Site 1 | Site 2 | |||||
MID7 | MID8 | MID9 | MID10 | MID11 | MID12 | |
Total read count | ||||||
Step 1 (quality control) | 10,413 | 10,581 | 8,416 | 7,043 | 10,635 | 10,737 |
Step 2 (PyNAST, 60%) | 10,394 | 10,572 | 8,392 | 7,040 | 10,603 | 10,712 |
Unique read count | ||||||
Step 2 (PyNAST, 60%) | 7,040 | 7,306 | 5,822 | 4,752 | 7,492 | 7,443 |
Step 2 (USEARCH) | 2,021 [12] | 2,032 [13] | 1,621 [16] | 1,452 [5] | 2,255 [15] | 2,147 [30] |
Step 3 (MACSE) | 709 | 719 | 305 | 152 | 940 | 817 |
Step 4 (DNACLUST, 99%) | 580 | 610 | 267 | 139 | 805 | 710 |
Step 5 (CROP, 98%) | 69 | 52 | 52 | 65 | 103 | 98 |
Steps 1–3 represent reduction of unique sequence volume by denoising, while steps 4 and 5 further reduce unique sequence volume by the creation of summary clusters of sequences.

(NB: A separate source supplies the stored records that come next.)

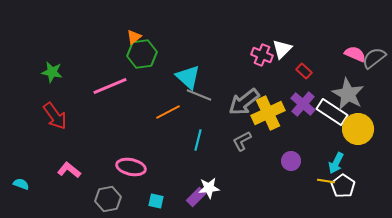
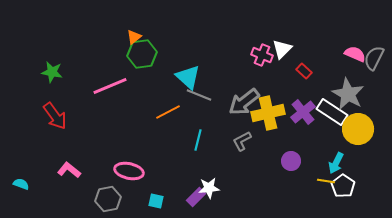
gray semicircle: rotated 25 degrees counterclockwise
purple cross: moved 8 px down; rotated 10 degrees clockwise
yellow cross: rotated 12 degrees clockwise
pink ellipse: moved 2 px left, 4 px down
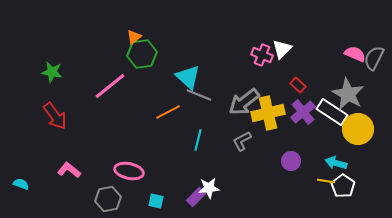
red rectangle: moved 6 px left, 14 px down
pink line: rotated 16 degrees counterclockwise
cyan arrow: rotated 80 degrees clockwise
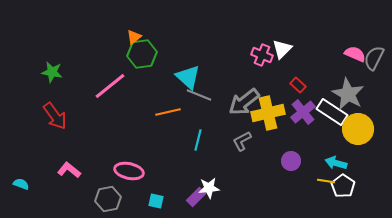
orange line: rotated 15 degrees clockwise
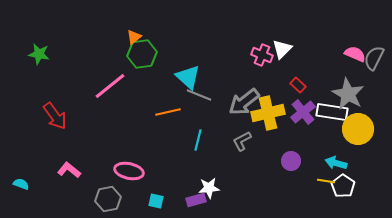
green star: moved 13 px left, 18 px up
white rectangle: rotated 24 degrees counterclockwise
purple rectangle: moved 3 px down; rotated 30 degrees clockwise
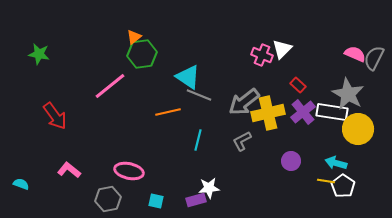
cyan triangle: rotated 8 degrees counterclockwise
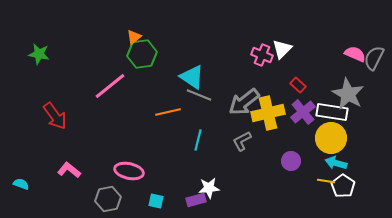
cyan triangle: moved 4 px right
yellow circle: moved 27 px left, 9 px down
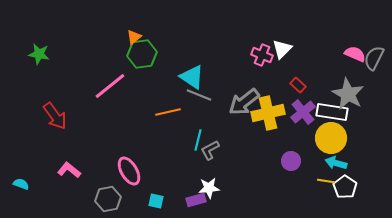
gray L-shape: moved 32 px left, 9 px down
pink ellipse: rotated 48 degrees clockwise
white pentagon: moved 2 px right, 1 px down
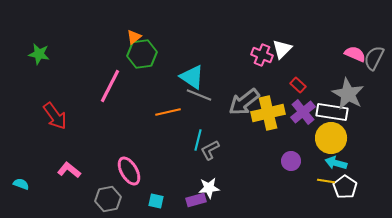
pink line: rotated 24 degrees counterclockwise
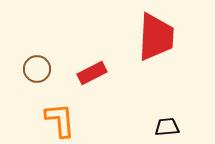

See Yu et al. (2012) for a detailed explanation of each of the steps. Bracketed values in step 2 represent sequences inferred to be chimeras with the de novo chimera detection function UCHIME in USEARCH, all of which were removed in step 4 of PyroClean.